On the night of Feb. 22, Doyle Lee Hamm lay strapped to a gurney, hoping to die. Earlier that evening, the Supreme Court had voted 7-2 to let Hamm’s execution proceed despite grave doubts about the ability of executioners to access his compromised veins. Those doubts proved prescient. For several hours, employees of the Holman Correctional Facility in Alabama stuck needles in Hamm’s body in an effort to flood his veins with deadly drugs. They allegedly punctured his bladder and femoral artery, releasing a torrent of blood. But the executioners were unable to find a suitable vein for lethal injection. At 11:30 pm, they gave up, sending the still-conscious Hamm back to death row, where he has languished for 30 years.

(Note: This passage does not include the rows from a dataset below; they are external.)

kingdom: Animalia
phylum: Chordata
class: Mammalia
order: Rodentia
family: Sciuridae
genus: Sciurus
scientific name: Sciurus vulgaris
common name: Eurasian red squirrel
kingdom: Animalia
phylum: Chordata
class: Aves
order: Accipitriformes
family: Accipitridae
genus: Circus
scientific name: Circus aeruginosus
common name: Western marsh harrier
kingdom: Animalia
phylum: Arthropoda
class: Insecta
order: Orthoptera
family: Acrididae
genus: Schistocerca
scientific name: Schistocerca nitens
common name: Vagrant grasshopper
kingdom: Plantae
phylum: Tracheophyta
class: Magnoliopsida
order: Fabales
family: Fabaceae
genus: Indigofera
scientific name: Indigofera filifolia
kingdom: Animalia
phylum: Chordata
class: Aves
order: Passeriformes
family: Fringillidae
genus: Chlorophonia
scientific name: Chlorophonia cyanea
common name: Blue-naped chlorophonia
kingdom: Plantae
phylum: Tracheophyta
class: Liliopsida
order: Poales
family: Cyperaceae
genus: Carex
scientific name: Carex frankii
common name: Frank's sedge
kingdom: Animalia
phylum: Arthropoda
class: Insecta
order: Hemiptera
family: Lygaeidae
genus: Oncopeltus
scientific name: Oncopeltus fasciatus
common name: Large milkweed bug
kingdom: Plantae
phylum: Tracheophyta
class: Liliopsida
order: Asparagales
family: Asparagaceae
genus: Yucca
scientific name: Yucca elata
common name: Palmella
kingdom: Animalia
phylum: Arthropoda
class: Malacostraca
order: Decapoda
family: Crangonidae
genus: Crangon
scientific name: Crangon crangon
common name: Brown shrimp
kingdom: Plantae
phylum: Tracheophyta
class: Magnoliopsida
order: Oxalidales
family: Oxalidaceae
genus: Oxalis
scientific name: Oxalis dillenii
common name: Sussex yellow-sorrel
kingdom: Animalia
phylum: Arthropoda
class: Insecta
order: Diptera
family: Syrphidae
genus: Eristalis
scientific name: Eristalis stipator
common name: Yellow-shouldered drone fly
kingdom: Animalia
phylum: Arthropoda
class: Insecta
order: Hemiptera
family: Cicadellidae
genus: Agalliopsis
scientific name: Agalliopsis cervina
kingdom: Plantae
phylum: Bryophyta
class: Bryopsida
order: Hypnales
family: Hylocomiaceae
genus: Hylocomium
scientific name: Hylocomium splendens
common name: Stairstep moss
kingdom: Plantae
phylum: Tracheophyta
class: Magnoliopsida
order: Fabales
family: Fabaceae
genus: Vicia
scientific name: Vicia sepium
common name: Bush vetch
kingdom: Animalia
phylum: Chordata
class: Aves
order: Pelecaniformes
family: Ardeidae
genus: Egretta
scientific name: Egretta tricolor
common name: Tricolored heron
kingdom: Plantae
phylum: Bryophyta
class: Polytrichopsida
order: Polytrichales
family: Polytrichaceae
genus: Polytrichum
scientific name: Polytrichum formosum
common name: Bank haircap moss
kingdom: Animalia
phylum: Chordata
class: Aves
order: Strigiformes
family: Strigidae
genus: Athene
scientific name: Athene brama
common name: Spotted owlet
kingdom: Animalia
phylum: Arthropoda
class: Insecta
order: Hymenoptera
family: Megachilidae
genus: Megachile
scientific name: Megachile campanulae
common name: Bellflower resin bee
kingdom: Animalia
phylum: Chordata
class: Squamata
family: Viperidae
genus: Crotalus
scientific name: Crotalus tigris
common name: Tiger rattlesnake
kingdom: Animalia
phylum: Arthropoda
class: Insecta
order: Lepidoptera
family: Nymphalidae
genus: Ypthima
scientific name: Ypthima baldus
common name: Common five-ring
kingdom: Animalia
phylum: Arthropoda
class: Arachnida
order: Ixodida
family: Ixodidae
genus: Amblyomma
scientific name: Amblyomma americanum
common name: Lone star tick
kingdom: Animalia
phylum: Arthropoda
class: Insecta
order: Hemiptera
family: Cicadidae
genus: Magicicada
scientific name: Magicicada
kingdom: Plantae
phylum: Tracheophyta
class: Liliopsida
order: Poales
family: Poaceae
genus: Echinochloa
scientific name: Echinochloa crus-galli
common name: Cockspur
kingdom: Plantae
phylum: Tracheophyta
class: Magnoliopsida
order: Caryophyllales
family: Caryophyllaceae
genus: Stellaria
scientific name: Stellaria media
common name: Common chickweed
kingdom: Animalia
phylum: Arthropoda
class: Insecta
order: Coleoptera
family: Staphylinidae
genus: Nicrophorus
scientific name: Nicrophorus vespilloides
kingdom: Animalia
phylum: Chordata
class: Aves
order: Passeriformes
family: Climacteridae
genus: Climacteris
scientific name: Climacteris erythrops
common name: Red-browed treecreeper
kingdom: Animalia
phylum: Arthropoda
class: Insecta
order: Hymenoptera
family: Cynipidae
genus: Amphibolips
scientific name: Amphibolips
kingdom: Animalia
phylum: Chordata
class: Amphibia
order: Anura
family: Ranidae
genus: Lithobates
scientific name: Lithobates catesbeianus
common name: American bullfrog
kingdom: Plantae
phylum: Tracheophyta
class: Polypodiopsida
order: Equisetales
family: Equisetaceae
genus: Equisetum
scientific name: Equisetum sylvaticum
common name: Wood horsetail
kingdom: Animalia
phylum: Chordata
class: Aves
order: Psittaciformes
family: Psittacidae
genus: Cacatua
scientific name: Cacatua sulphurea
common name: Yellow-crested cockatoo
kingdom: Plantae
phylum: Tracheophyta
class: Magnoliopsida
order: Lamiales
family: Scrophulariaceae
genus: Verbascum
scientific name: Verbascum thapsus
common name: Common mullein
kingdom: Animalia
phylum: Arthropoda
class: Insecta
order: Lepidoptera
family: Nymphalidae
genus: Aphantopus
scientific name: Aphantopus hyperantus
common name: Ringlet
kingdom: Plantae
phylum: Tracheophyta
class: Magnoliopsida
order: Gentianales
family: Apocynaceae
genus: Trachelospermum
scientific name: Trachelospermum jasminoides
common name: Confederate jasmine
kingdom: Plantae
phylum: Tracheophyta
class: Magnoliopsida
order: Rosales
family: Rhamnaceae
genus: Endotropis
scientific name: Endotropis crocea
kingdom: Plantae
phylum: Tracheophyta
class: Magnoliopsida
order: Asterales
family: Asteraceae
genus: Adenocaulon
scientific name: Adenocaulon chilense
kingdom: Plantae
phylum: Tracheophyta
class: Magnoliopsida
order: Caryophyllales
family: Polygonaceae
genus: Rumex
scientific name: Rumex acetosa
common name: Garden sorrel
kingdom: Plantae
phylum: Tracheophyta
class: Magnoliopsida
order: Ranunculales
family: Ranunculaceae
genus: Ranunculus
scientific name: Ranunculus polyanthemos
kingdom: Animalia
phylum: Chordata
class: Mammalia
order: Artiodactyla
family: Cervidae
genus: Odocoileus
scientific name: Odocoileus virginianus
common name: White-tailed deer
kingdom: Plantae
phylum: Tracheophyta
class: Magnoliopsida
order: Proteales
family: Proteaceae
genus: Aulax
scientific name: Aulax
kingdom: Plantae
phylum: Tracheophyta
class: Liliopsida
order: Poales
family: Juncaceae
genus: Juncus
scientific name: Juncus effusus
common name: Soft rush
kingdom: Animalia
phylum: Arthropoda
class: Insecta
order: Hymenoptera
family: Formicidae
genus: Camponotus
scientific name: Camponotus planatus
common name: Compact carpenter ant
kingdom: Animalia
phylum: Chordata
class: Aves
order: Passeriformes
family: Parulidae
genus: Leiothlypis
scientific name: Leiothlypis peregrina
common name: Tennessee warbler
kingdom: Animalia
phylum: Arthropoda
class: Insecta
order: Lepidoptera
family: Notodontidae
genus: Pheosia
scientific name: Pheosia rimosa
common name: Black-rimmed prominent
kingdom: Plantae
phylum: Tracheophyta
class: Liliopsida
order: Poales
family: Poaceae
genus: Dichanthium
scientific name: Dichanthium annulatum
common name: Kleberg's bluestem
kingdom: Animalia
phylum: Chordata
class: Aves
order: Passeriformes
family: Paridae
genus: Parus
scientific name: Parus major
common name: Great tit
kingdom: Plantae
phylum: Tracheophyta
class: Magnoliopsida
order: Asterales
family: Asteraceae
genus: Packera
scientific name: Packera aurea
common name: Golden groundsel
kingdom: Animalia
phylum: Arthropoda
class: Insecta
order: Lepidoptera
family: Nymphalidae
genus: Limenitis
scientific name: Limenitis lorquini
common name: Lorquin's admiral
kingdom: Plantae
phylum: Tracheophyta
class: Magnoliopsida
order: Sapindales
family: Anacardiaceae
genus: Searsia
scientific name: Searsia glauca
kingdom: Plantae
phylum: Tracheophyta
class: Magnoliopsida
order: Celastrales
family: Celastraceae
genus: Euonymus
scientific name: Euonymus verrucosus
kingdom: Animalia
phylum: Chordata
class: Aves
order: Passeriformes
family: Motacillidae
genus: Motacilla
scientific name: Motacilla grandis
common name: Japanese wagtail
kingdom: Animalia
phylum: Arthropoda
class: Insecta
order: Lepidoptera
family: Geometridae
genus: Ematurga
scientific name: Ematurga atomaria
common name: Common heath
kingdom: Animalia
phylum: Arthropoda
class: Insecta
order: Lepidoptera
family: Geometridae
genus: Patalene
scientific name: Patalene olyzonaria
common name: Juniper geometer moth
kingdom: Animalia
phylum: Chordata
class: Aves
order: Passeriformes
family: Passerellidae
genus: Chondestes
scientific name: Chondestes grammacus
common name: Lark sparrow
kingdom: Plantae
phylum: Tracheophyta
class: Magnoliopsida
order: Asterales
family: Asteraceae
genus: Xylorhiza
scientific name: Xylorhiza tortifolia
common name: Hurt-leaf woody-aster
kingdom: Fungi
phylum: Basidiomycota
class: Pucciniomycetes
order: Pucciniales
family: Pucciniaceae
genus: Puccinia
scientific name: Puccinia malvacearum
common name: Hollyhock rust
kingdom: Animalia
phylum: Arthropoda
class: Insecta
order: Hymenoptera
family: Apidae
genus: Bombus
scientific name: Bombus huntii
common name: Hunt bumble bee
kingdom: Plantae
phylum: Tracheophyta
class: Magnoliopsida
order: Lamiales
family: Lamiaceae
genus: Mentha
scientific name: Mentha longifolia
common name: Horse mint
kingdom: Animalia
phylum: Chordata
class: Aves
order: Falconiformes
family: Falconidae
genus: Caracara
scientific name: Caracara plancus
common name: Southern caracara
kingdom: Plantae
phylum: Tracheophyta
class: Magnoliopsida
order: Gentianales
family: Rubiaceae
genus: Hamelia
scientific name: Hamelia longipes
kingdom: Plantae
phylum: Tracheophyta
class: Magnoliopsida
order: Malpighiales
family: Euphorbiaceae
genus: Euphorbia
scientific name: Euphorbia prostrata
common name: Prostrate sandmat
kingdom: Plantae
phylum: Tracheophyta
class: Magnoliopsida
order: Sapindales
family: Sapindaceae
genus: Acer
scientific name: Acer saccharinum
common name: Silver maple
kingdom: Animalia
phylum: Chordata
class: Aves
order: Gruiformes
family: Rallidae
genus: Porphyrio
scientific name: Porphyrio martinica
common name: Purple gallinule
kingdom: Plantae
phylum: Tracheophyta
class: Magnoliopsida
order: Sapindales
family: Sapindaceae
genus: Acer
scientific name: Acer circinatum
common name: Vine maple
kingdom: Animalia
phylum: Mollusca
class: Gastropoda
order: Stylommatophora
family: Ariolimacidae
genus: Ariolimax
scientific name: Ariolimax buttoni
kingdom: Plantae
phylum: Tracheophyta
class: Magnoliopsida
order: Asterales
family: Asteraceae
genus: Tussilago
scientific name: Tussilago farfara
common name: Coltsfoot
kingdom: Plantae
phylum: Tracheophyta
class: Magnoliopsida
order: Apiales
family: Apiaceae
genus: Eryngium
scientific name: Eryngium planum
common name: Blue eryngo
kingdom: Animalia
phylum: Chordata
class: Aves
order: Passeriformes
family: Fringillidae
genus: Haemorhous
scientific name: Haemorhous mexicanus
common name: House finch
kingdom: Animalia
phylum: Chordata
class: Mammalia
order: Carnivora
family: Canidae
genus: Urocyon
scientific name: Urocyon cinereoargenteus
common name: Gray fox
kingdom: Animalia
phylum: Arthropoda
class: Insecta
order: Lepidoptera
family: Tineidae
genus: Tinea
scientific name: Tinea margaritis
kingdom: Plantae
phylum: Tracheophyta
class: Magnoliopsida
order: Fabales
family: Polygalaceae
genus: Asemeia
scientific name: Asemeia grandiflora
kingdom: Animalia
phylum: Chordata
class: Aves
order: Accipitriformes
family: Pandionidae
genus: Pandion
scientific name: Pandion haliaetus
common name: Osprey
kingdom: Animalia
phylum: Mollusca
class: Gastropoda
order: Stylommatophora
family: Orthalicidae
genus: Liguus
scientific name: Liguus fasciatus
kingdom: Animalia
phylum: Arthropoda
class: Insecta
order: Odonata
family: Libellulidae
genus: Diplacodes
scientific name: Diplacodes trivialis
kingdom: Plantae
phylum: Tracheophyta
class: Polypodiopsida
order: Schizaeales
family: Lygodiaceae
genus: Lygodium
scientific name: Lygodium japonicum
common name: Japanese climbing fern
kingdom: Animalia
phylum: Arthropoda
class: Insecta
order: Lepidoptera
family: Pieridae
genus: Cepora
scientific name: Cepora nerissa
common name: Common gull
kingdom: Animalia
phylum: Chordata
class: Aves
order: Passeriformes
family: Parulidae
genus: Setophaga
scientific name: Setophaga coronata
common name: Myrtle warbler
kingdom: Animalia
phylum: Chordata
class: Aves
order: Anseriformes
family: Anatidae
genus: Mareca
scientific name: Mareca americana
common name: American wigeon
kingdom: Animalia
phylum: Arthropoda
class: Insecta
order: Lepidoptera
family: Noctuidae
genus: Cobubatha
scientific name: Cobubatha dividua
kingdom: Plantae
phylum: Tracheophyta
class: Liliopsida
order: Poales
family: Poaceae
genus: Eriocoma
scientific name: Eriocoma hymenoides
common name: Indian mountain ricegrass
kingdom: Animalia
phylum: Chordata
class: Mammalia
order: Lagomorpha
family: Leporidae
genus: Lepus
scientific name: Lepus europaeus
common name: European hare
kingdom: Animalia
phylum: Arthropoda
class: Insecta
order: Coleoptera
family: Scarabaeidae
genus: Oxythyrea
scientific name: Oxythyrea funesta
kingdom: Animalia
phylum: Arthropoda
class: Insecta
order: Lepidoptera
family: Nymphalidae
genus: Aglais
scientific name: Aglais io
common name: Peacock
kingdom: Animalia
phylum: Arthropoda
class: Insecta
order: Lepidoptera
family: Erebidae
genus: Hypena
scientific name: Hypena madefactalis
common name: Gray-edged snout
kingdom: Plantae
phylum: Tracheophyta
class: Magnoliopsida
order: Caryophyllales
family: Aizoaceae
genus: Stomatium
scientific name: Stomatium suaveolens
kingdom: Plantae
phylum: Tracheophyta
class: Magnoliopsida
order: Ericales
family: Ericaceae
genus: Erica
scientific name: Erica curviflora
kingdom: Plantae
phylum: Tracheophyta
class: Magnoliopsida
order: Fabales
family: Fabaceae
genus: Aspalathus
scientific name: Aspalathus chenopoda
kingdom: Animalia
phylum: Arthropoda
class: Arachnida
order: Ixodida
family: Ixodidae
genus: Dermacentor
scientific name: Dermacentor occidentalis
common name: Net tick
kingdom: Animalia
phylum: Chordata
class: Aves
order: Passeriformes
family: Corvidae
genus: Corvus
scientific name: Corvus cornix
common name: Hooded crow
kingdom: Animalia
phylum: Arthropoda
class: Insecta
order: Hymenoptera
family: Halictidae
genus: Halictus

Alabama Department of Corrections Commissioner Jeff Dunn told reporters that “I wouldn’t necessarily characterize what we had tonight as a problem,” and that’s the problem. America has packaged barbarity as justice in the form of capital punishment, and we have proven that we are incapable of taking someone’s life away in anything resembling a civilized manner. The harrowing stories coming from America’s harsh judicial system have forced me to admit that I can only defend the death penalty in theory, and in practice, it is something that deserves to be abolished.

So enter Nebraska with a new innovation in barbarity. Their legislature got rid of the death penalty in 2015 before voters reinstated it the following year. Per The Washington Post:

Authorities in Nebraska used the powerful opioid fentanyl to carry out a death sentence on Tuesday, an unprecedented move that came as the state — which just three years ago briefly abolished capital punishment — completed a remarkable reversal and resumed executions for the first time in nearly a generation.

Nebraska experienced a series of firsts on Tuesday morning: the state’s first execution in 21 years, its first lethal injection and the country’s first death sentence carried out with fentanyl, which has helped drive the opioid epidemic.

Drug overdoses killed 63,632 Americans in 2016, and nearly two-thirds of these deaths involved a prescription or illicit opioid. The CDC singled out fentanyl as a culprit, stating that “the overdose death rate from synthetic opioids (other than methadone) more than doubled, likely driven by illicitly manufactured fentanyl (IMF).” We are in the grip of a massive crisis that kills someone every eight minutes.

This tragedy is partially caused by the natural incentive structures inherent within capitalism, and Nebraska took inspiration from that malaise to execute a man convicted of murdering two Omaha cab drivers in 1979 (Carey Dean Moore acknowledged his guilt in this letter). This feels like a cruel joke. Not only is America doing very little to stop an overdose crisis that gets worse by the day, but we are now coopting it in order to carry out state-sanctioned executions. In a sense, this is a message that America does not plan on taking this genuine crisis very seriously.

Researchers at the CDC interviewed fentanyl users, and per LiveScience‘s writeup of the study, this is what happens during a fentanyl overdose.

The researchers asked the respondents to describe what happened during a suspected fentanyl overdose. The most common characteristic, described in 20 percent of the cases, was that the person’s lips immediately turned blue, followed by gurgling sounds with breathing (16 percent of the cases), stiffening of the body or seizure-like activity (13 percent), foaming at the mouth (6 percent) and confusion or strange behavior before the person became unresponsive (6 percent), according to the report.

This is how Nebraska killed a man. By emulating the tragedy taking place in forgotten towns across America. This country surpassed parody with the election of Donald Trump, and now we are taking inspiration from our despair to inflict pain on those that our harsh judicial system has deemed worthy of removal from society. Not only is America failing to live up to our stated ideals, we seem to be actively reveling in defying them in the Age of Trump.